▶ _MATERIAL TO PROCESS_:
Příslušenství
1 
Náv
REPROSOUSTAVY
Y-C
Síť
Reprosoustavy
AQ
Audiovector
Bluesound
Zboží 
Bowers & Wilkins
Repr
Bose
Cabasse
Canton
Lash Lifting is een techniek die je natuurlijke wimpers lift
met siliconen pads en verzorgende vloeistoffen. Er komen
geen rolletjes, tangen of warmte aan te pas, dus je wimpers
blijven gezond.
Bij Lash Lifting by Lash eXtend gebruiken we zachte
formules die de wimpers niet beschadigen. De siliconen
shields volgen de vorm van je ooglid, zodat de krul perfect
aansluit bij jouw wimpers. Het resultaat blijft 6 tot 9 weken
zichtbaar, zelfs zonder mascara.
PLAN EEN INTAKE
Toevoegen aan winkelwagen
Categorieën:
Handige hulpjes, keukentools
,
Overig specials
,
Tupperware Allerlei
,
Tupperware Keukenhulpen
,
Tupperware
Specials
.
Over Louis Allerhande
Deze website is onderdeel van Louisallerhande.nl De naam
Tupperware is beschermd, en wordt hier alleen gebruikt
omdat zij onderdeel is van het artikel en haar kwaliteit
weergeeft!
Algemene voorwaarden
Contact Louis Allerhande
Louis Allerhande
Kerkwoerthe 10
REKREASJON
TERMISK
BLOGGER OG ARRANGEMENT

▶ _EXERCISE OBJECTIVE_: Lay out every line of the records above as a JSON list of strings, one string per line, leaving out blank lines.

▶ _YOUR RESPONSE_:
[
  "Příslušenství",
  "1 ",
  "Náv",
  "REPROSOUSTAVY",
  "Y-C",
  "Síť",
  "Reprosoustavy",
  "AQ",
  "Audiovector",
  "Bluesound",
  "Zboží ",
  "Bowers & Wilkins",
  "Repr",
  "Bose",
  "Cabasse",
  "Canton",
  "Lash Lifting is een techniek die je natuurlijke wimpers lift",
  "met siliconen pads en verzorgende vloeistoffen. Er komen",
  "geen rolletjes, tangen of warmte aan te pas, dus je wimpers",
  "blijven gezond.",
  "Bij Lash Lifting by Lash eXtend gebruiken we zachte",
  "formules die de wimpers niet beschadigen. De siliconen",
  "shields volgen de vorm van je ooglid, zodat de krul perfect",
  "aansluit bij jouw wimpers. Het resultaat blijft 6 tot 9 weken",
  "zichtbaar, zelfs zonder mascara.",
  "PLAN EEN INTAKE",
  "Toevoegen aan winkelwagen",
  "Categorieën:",
  "Handige hulpjes, keukentools",
  ",",
  "Overig specials",
  ",",
  "Tupperware Allerlei",
  ",",
  "Tupperware Keukenhulpen",
  ",",
  "Tupperware",
  "Specials",
  ".",
  "Over Louis Allerhande",
  "Deze website is onderdeel van Louisallerhande.nl De naam",
  "Tupperware is beschermd, en wordt hier alleen gebruikt",
  "omdat zij onderdeel is van het artikel en haar kwaliteit",
  "weergeeft!",
  "Algemene voorwaarden",
  "Contact Louis Allerhande",
  "Louis Allerhande",
  "Kerkwoerthe 10",
  "REKREASJON",
  "TERMISK",
  "BLOGGER OG ARRANGEMENT"
]